Making enough calls to hit your target or go beyond is great – but are you getting any leads and closings deals while you are on these calls? It is important not to forget why you’re making so many calls in the first place – to sell your product/service! While you are prospecting, you need to listen. But, what are you listening for?
- Pain points = what issues are they facing?
- Possible opportunities to cross-sell = would buying product A & product C benefit them more than just buying product A?
- Buying signals = very subtle indications of their inclination towards your product or service.
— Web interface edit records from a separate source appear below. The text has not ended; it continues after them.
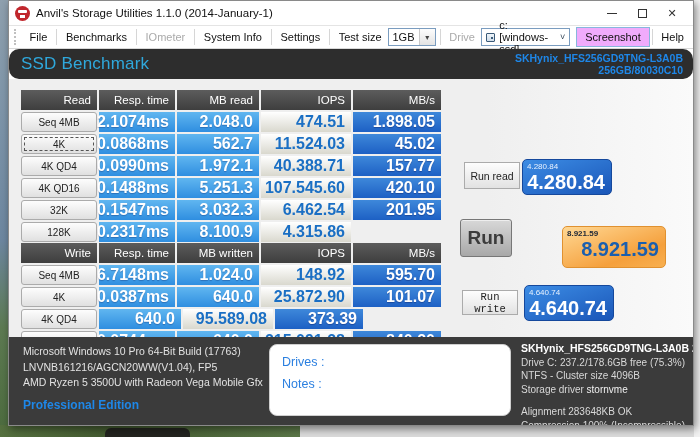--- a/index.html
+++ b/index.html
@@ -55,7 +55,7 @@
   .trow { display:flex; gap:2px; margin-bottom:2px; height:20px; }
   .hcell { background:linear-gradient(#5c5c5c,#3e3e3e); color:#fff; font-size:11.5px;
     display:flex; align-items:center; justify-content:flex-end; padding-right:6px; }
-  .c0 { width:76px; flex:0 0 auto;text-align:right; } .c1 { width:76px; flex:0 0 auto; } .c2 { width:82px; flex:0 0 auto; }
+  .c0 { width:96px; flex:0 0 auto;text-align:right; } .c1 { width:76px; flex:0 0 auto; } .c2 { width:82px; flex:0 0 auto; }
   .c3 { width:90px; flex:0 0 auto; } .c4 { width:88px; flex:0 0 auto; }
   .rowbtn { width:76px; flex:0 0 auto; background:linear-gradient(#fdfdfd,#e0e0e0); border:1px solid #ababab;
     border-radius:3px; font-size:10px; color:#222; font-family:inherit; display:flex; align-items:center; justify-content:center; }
Salespeople tend to forget this aspect of the job. Either due to their egos (“If they want, they will contact me.”) or complacency. However, to reach you’re your targets and close your deals, 80% of sales require at least 5 follow up calls before you ever get there. Why place so much importance on following up? Your relationship with your prospect, lead or client will determine if they will engage you, reengage you or shut you down completely. Follow-ups will build their trust in you so long as you:
- Create value = show that you are detail-oriented and have focused on every call you’ve made with them before this.
- Build a routine with them = you can evolve your relationship with them to include shared interest like golf, fishing, cars, the stock market and you will be someone they associate with these activities.
- Resolve previous objections and clear previous doubts = always be ready to put their doubts to rest – but not in a pushy way! Let them know you understand, give them case studies that could relate to the issue, relate to them with the results from other clients or companies from the same industry.
4. You’ve hit a few speedbumps:
You’ve been told that “you’re too pushy”.
A good salesperson is good at following up. While following up, you may end up seeming aggressive. Some would choose to continue, putting on a thick face and some would give up – toning down on the follow-ups. However, either way, you are jeopardising your results. By putting on a thick face and just shouldering on where you aren’t wanted, you will ruin your relationships with your prospects and clients. By giving up, you would be missing opportunities to maximise your sales revenue. Compare following up on leads with taking care of a child – when you truly believe in the solution (product/service) that you are pitching, you want to be able to share it with them so that they can benefit from it.
Review your success and failures.
Learn from every instance of failure and all the moments you experienced success. Figure out the 5W’s and 1H of every one of your prospecting activities, all your sales pitches and each of our closed deals. From there, build a mental database of resources for your future sales endeavours. For every mistake, prepare two to three different alternatives. Test these out when you get the chance – a little bit like the A/B testing marketers have to do to figure out what their clients want.
5. You’ve arrived:
You will still need to work to enjoy yourself.
Don’t celebrate too soon – even after 5 hours on a bus or 12 hours on a plane, it takes a while before you get to enjoy your holiday. You will need to lug your baggage around and check-in. Afterwards, you might be struck by bad weather – either way, reaching your destination does not necessarily mean that it’s smooth sailing from there. It’s the same with success: just because you’ve got now got it does not mean you will be able to slack off. Sure, your quality of life will improve but you will not be able to relax. Your sales will always only be equal to your effort.